Just a natural Greek one.  I've got some nuts and stuff I can sprinkle on it though.

I’d be amazed if Bangladesh didn’t have a discretion to deny citizenship by descent based on some kind of fit & proper person criteria - most countries do

i feel very uncomfortable denying citizenship to someone based on a decision they made as a child. Doesn’t seem right to me. 

@Marlborough 20:16

"Has she actually committed any crimes? Or do you believe saying some nasty things about western civilisation and spending some time in the Middle East is now a criminal offence."

Obviously we won't know for sure unless and until she is charged and tried and the Jury reaches a verdict.  BUT a good place to look for potential crimes would be Chapter 1 of the Counter-Terrorism and Border Security Act 2019, amending the Terrorism Act 2000:

www.legislation.gov.uk/ukpga/2019/3/contents/enacted  

S. (1) Deals with expressions of support for a proscribed organisation and I think ISIS is proscribed.  

S. (4) Deals with entering a designated area and I think a large part of Syria is so designated.  

S. (5) Deals with encouraging terrorism.  

On the evidence of her various recent utterances, some of them aired on national TV, she is not going to find it easy to get acquitted on those charges.  

 

Continuing on the crimes, there's a transcript of an interview with her in the Mirror:-

https://www.mirror.co.uk/news/uk-news/shamima-begum-full-transcript-int…

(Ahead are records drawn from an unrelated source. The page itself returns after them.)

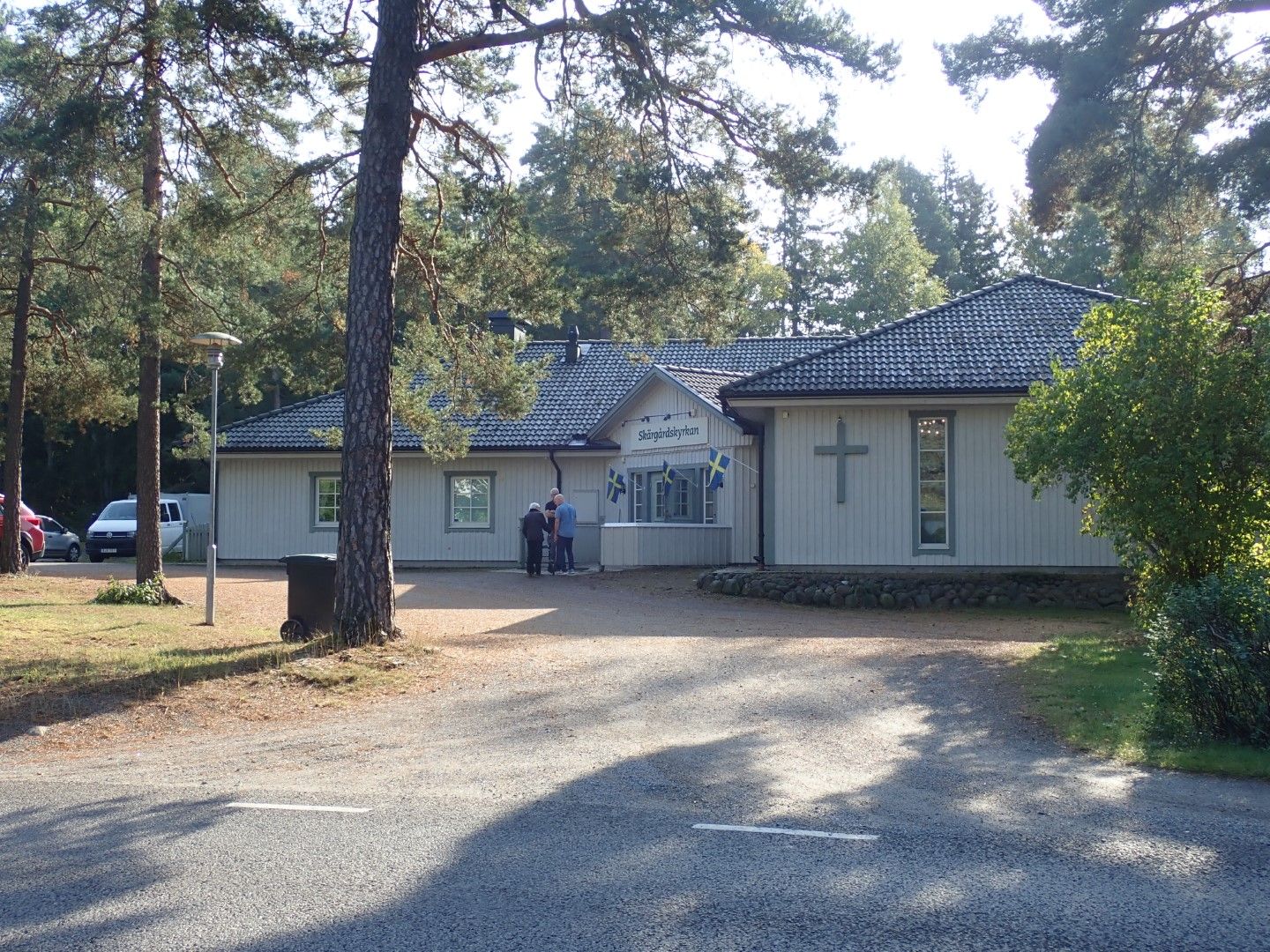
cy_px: 476
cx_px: 635
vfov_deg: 36.0
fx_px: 1468
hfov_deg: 46.8
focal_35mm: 40
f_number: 4
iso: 100
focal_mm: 7.34
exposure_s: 1/160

I particularly like this bit:

"Did you know what Islamic State were doing when you left for Syria? Because they had beheaded people. There were executions.

Yeah, I knew about those things and I was okay with it. Because, you know, I started becoming religious just before I left.

From what I heard, Islamically that is all allowed. So I was okay with it."   

There is also a long passage where she dwells not on the fact that she did not DO bad things but on the fact that the UK cannot PROVE she did them.  In my view this is a dead giveaway.  

Whatever the legal rights and wrongs we are just pouring oil onto the flames of IS persuading impressionable converts that muslims are clearly persecuted and discriminated against.

Fear not, The Sun has already tried and convicted her on the basis of her body language. Phew.

The UK made her, the UK should have to deal with her.

Bangladesh should revoke her citizenship (or pass legislation making her ineligible for citizenship). If she's stateless, guess which country's decision to revoke her citizenship will be challenged?